Traffic in Grande Prairie will have to deal with stricter drunk driving laws starting Tuesday. A new federal law will come into effect that gives police officers the right to ask for a breath sample from any driver they legally pull over.
Currently, they have to have reasonable suspicion that someone has been drinking. Sergeant Shawn Graham says the law gives officers an extra tool in keeping impaired drivers off the road.
“It’s based on research which suggests that more than, say, 50 per cent of drivers with blood alcohol concentration above the legal limit are not detected at roadside check stops. So this mandatory alcohol screening is going to assist in deterring alcohol-impaired driving.”
Mounties will still have to have a legal reason for the traffic stop, such as a traffic violation or to check for a valid licence and vehicle registration.
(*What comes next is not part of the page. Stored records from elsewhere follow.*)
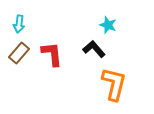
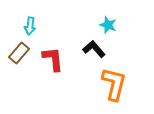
cyan arrow: moved 11 px right, 2 px down
red L-shape: moved 1 px right, 5 px down
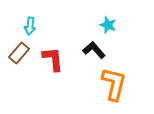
black L-shape: moved 1 px down
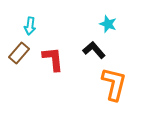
cyan star: moved 1 px up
However, if the officer has a breathalyzer, demands a breath sample and the driver refuses, they will be charged. Refusal to provide a breath sample comes with the same penalties as an impaired driving charge.
“It’s currently authorized in numerous other countries worldwide,” adds Graham, “and they’ve seen success.”
When it comes to drug-impaired driving, not much has changed for police since recreational marijuana became legal. Graham says RCMP were already using standardized field sobriety tests, drug recognition evaluation and blood tests, and an oral fluid screener.
“There’s just some new tools that will be used to help assist the police with determining if they’re impaired, but we’ve had programs in place already that are there to deal with that.”
Roadside testing devices are being tried out, but haven’t yet been approved for use. Crashes involving alcohol or drugs are considered the leading criminal cause of death in Canada, and Graham stresses that they are avoidable and preventable.
“People always have options: stay over where they’re at, designate a driver, call a cab, use a ridesharing service. Driving impaired is never worth the risk.”
Bill C-46 also increases the maximum penalties for many alcohol-impaired driving offences from five years to 10.